In der Bar do Cachorro und in der Pizzeria wird fleissig getanzt. Ich bin praktisch die einzige Gringa, es gibt also kein Entkommen. Meine brasilianischen Begleiter führen mich in die Kunst des Forró ein. Ich stelle mich einigermassen an, sie loben mich sogar sehr, aber wahrscheinlich auch nur, um freundlich zu sein. Ich falle regelmässig aus dem Takt und schaue neidisch zu, wie die brasilianischen Tanzpaare neben mir total elegant und synchron übers Parkett gleiten und so ganz nebenbei auch noch schnell ein paar spontane Drehungen und komplizierte Figuren hinkriegen. Ich wimmle jeden anderen Mann ab, der mich zum Tanz auffordert, aus Angst, mich zu blamieren. Meine neuen brasilianischen Freunde hingegen sind selber schuld.
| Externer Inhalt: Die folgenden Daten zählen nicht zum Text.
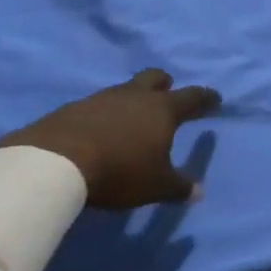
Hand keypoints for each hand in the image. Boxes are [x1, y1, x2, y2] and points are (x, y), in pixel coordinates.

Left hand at [0, 69, 220, 209]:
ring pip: (125, 90)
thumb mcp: (155, 185)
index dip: (205, 98)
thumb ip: (179, 187)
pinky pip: (98, 105)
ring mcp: (102, 98)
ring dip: (132, 101)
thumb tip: (198, 191)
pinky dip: (105, 114)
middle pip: (155, 78)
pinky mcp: (74, 108)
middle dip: (165, 84)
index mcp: (162, 109)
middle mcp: (135, 96)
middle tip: (168, 94)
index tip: (214, 99)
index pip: (192, 97)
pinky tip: (100, 132)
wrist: (56, 161)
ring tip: (130, 120)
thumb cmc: (120, 170)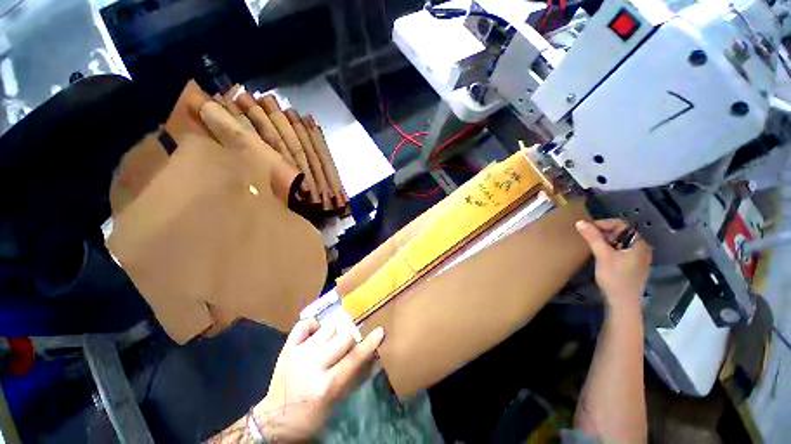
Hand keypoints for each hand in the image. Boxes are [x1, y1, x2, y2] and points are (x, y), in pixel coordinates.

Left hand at [252, 319, 384, 441]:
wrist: (274, 421)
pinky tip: (316, 334)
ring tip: (330, 344)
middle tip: (347, 347)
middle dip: (350, 340)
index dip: (370, 343)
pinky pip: (304, 324)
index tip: (380, 331)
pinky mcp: (287, 348)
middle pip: (343, 337)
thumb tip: (372, 356)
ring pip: (328, 328)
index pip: (355, 357)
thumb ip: (354, 377)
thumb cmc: (309, 416)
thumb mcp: (336, 402)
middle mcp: (313, 365)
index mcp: (326, 384)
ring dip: (334, 334)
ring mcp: (298, 354)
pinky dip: (313, 326)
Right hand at [575, 219, 651, 312]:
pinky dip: (609, 249)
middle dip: (603, 233)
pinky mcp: (632, 265)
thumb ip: (593, 238)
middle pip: (621, 233)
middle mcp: (641, 248)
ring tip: (592, 246)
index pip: (621, 225)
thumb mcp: (603, 256)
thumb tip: (580, 222)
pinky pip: (620, 250)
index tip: (587, 229)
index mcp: (639, 243)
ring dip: (605, 241)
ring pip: (619, 242)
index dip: (603, 224)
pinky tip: (600, 255)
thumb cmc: (615, 278)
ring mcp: (638, 257)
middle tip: (588, 238)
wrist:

Ein anderes Hobby von uns dreien ist das gute Essen, und das gibt´s auf Fernando de Noronha zu Hauf. Ok, ich muss zugeben, ich lasse mich vom Sänger und dem Journalisten anstecken, denn ich selber bin nun wirklich kein Gourmet. Ich bin mit dem schäbigen Tapioca-Stand um die Ecke schon wunschlos glücklich (meine Favoriten sind queijo coalho und leite condensado, hmmmm!), aber sie beide bevorzugen etwas edlere Restaurants mit brasilianischer Sterne-Küche. Ich lerne auf diese Weise sehr viel neue typische Lebensmittel hier kennen, dauernd stellen die beiden moços sicher, dass ich kulinarisch auch ja nichts verpasse ("Já experimentou blablabla? Und blublublu, schon mal gehört? Das musst du unbedingt probieren, das ist so gross und blau und wächst im Regenwald...")
Ich bin ein bisschen traurig, als ich Fernando de Noronha nach vier Tagen wieder verlasse. Es gefällt mir nämlich sehr gut im Paradies. Wenn so der Tod aussieht, dann habe ich gegen das Sterben nichts einzuwenden!
Meine beiden Begleiter bleiben noch etwas länger auf der Insel, ich muss also Abschied nehmen. Aber den Journalisten sehe ich bald wieder, denn wie könnte es anders sein, stimmt zufällig auch unser nächstes Reiseziel überein, João Pessoa. Wir beschliessen also, auch dieses Abenteuer gemeinsam zu wagen.